Mais concrètement, comment est-ce possible, alors que tout nous pousse à faire, à être le contraire ?
Comment prendre en compte chaque participant, chaque membre d’une cordée et s’intéresser à cette espace relationnelle entre les uns et les autres ?
Il s’agit en premier lieu de bien choisir l’objectif.
De choisir le projet de course le mieux adapté à la personne ou aux membres du groupe. D’être capable d’analyser le parcours projeté, de le découper en tronçon correspondant à des taches à réaliser, à des compétences à mettre en oeuvre. Il s’agit aussi de bien les identifiées, de bien les exprimer.

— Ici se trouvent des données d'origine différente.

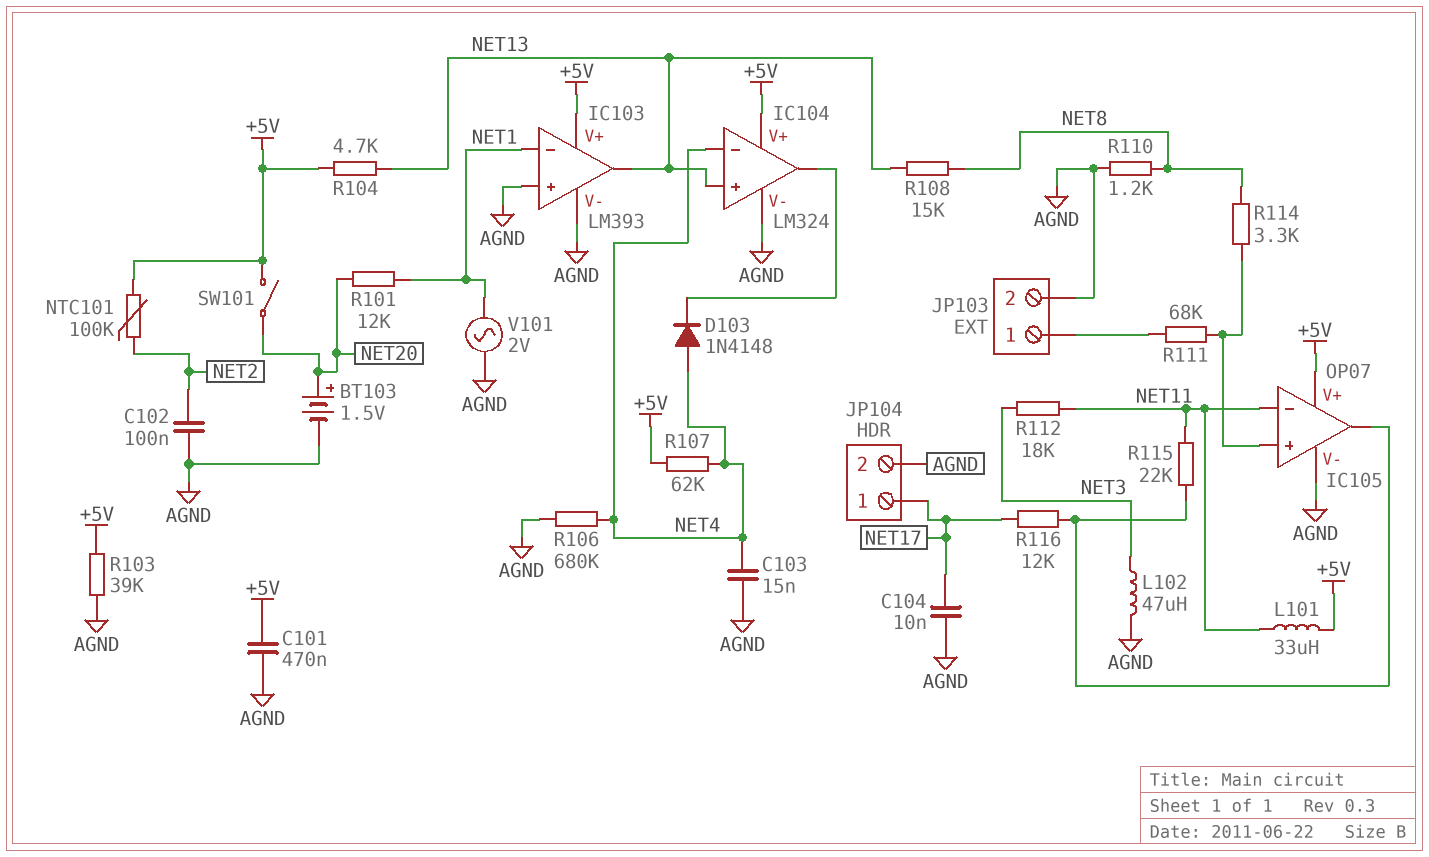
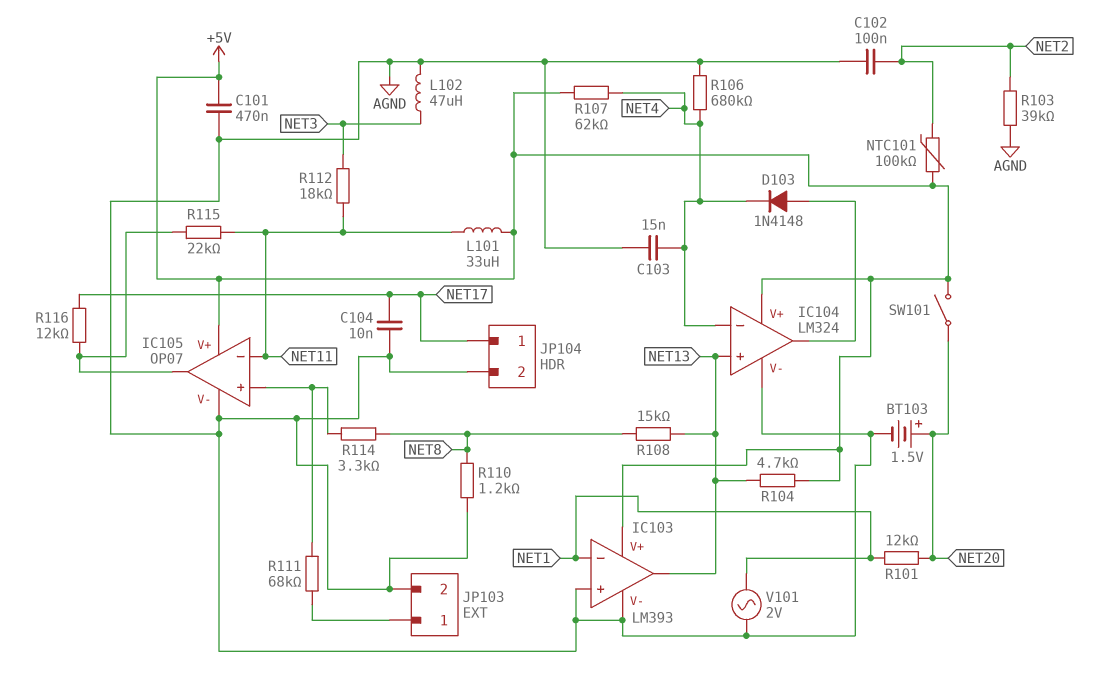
D103: diode 1N4148 (A NET4, K IC104/out) -> diode 1N4148 (A IC104/out, K NET4)
R103: 39k (+5V, AGND) -> 39k (AGND, NET2)

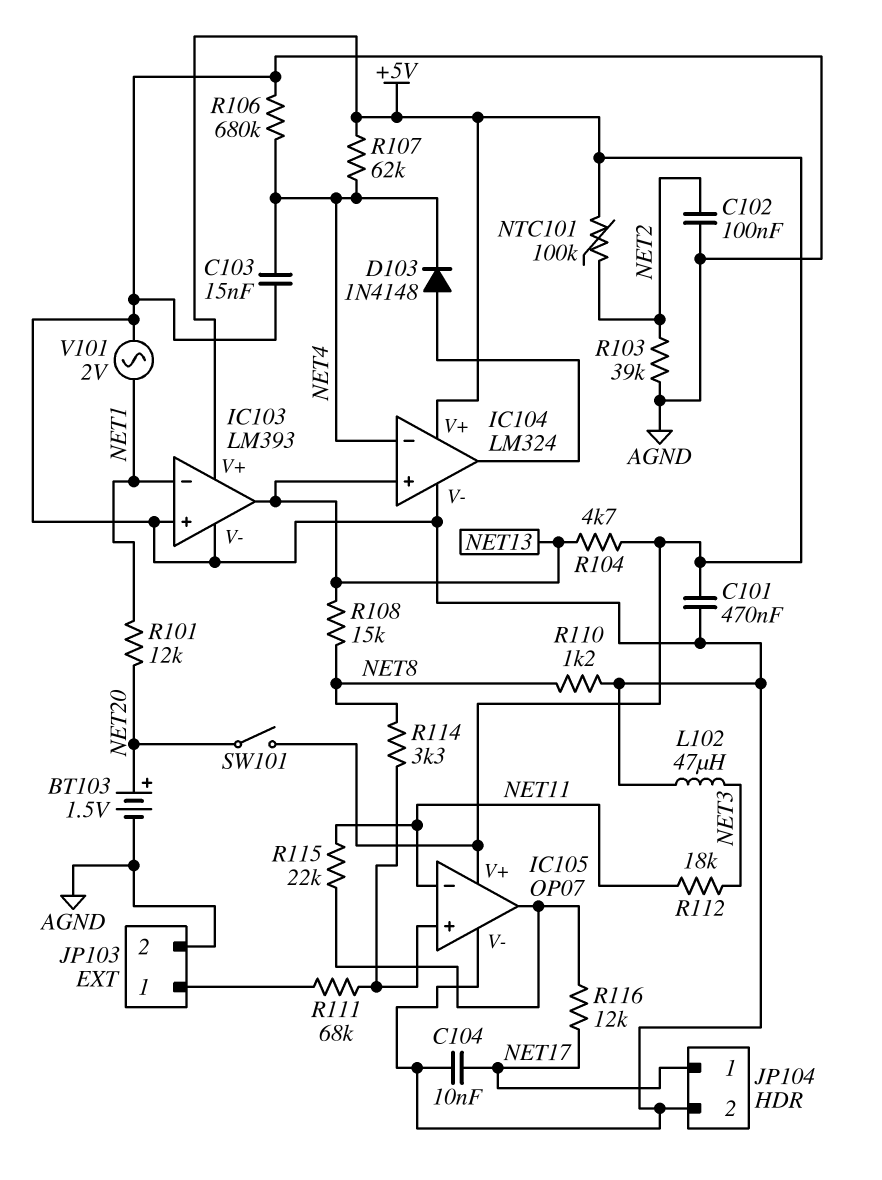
L101: 33uH (+5V, NET11) -> none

De comprendre où sont nos zones de confort, celles où justement nous pouvons être « Premier de cordée ». Puis le plus simplement possible, il suffit de répartir les portions de l’itinéraire, de les partager au sein de la cordée. Car, si l’itinéraire a été bien choisi, tout le monde est capable de faire une partie de la course en tête. De faire sa part du job… Pour le bénéfice des uns et des autres, dans l’immédiat de l’instant comme à plus long terme.
« Faire ensemble » en alpinisme. Cela semble très simple, presque enfantin.

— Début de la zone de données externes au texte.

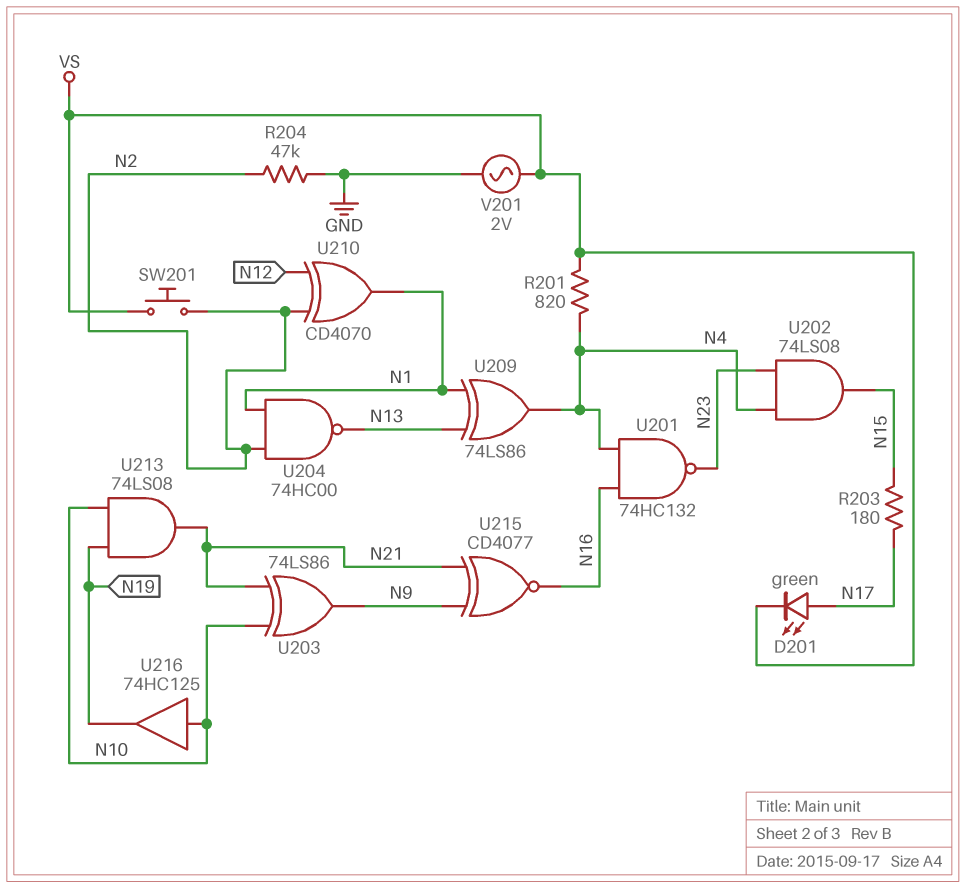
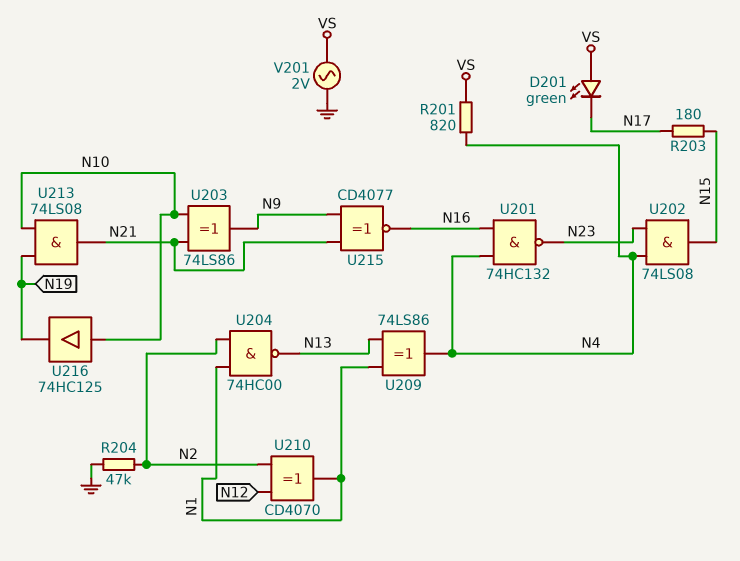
D201: LED green (A N17, K VS) -> LED green (A VS, K N17)
SW201: button (N2, VS) -> none

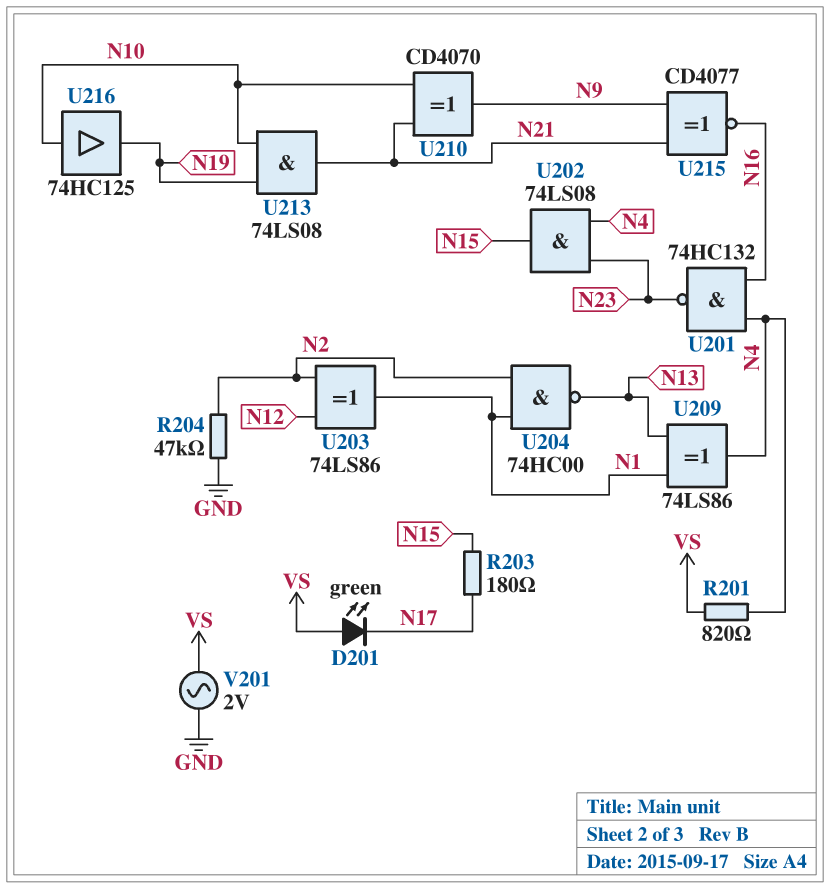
U203: XOR 74LS86 (in N10, in N21, out N9) -> XOR 74LS86 (in N2, in N12, out N1)
U210: XOR CD4070 (in N2, in N12, out N1) -> XOR CD4070 (in N10, in N21, out N9)

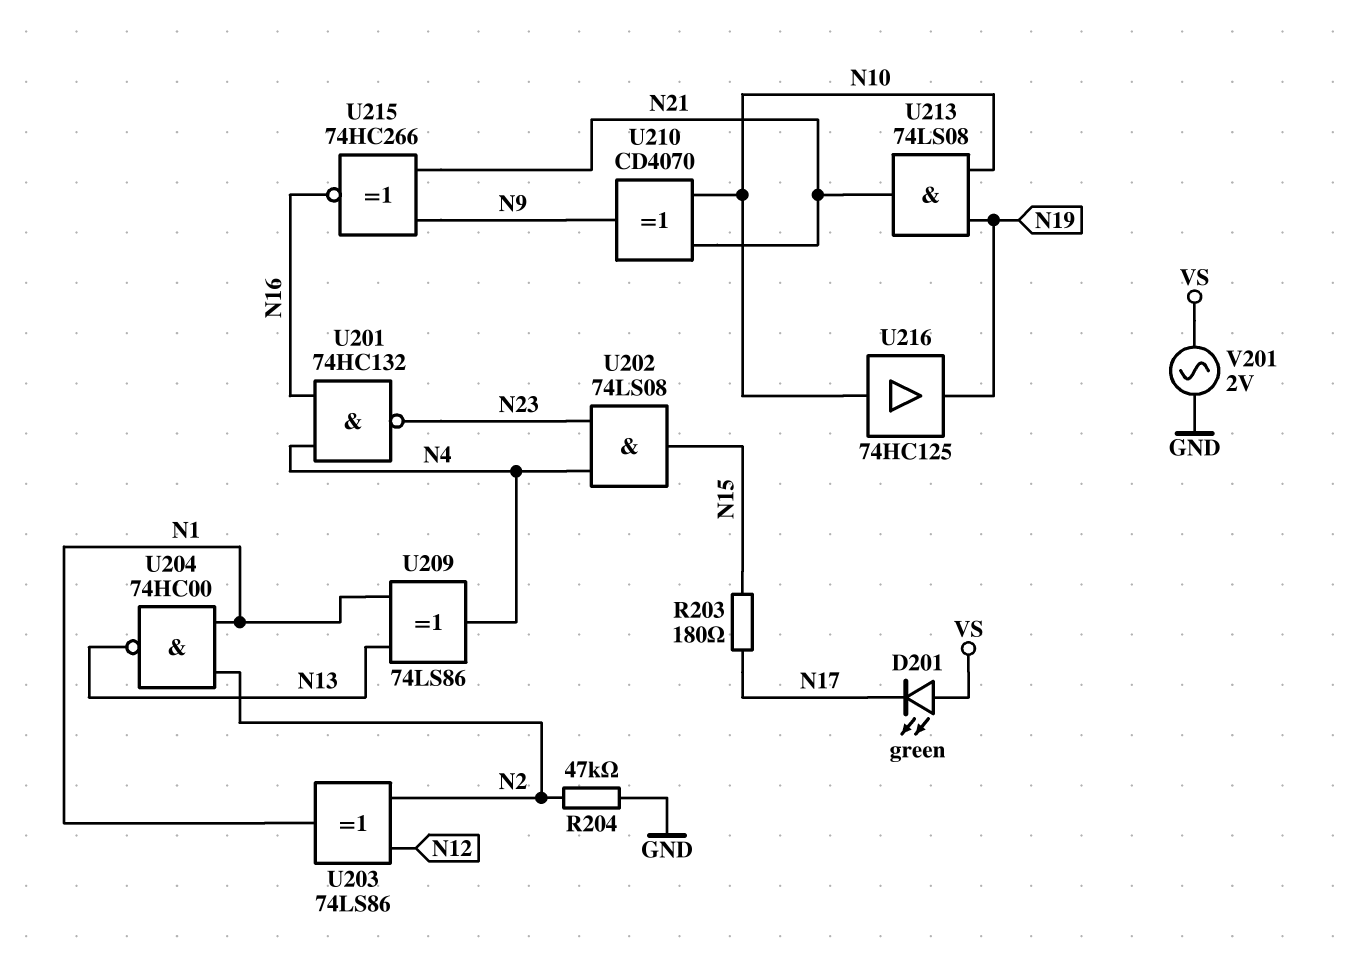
R201: 820 (N4, VS) -> none
U215: XNOR CD4077 (in N9, in N21, out N16) -> XNOR 74HC266 (in N9, in N21, out N16)

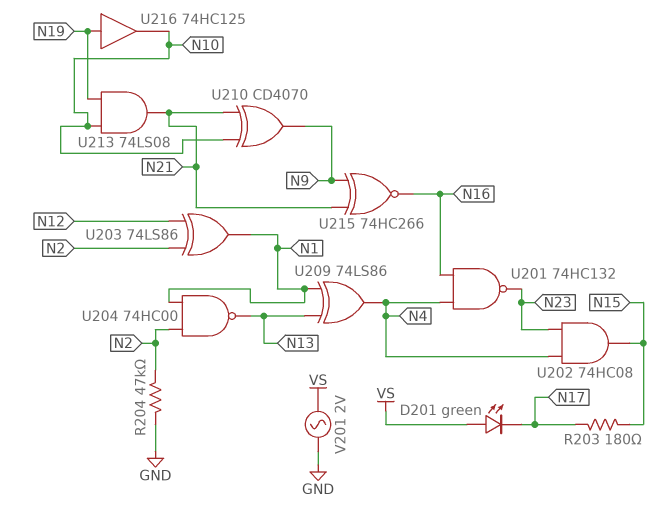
U202: AND 74LS08 (in N4, in N23, out N15) -> AND 74HC08 (in N4, in N23, out N15)
U216: buffer 74HC125 (in N10, out N19) -> buffer 74HC125 (in N19, out N10)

C’est pourtant un changement radical de représentation, d’imaginaire de l’activité alpinisme. La notion de premier de cordée prend une toute autre dimension quand elle est expérimentée par tous. Les différences de compétence au sein de la cordée sont vécues différemment, sans être figées ou hiérarchisées, dans une perspective dynamique de partage et de transfert de savoirs.
C’est un changement épistémologique d’une portée beaucoup plus importante qu’il n’y parait.
Ce qui change c’est d’abord le plaisir.
Le plaisir de faire par soi-même, mais aussi pour l’autre, avec l’autre. Le plaisir aussi de permettre à son compagnon de cordée de vivre cette expérience particulière. Et celle-ci est véritable différente, quoi qu’on en dise.
Ce qui change c’est aussi la sécurité.
La notion de sécurité n’est plus vécue de la même façon. Elle devient la préoccupation de chacun. Dans l’immédiat de la situation comme à plus long terme. Chaque course réalisée ainsi augmentent l’expérience de chacun, techniquement mais aussi relationellement, dans la mise en oeuvre de ce faire ensemble. Une forme d’intelligence collective est mise en oeuvre, et le groupe est aussi auto-apprenant.
« Faire ensemble », c’est aussi plus difficile.
Par exemple, dans les Enfetchores, j’ai eu bien du mal à laisser Olivier passer en tête sans ressentir trop d’inquiétude, sans exprimer mon appréhension.C’était d’ailleurs la première fois que je vivais cette expérience de second dans ce style d’itinéraire, un terrain peu difficile mais où la cordée évolue simultanément sans point d’ancrage intermédiaire.
Quand la voie d’ascension est plus difficile, tout est plus simple !
Tordre le cou aux enjeux de l’égo en ajustant le niveau de complexité, de difficulté ou d’engagement de la voie choisie, pour qu’elle soit en adéquation avec la compétence de la cordée constituée, reste un exercice difficile rendu encore plus complexe par les enjeux économiques et symboliques du métier de guide.
Le « faire ensemble » en alpinisme peut également se vivre à plusieurs cordées.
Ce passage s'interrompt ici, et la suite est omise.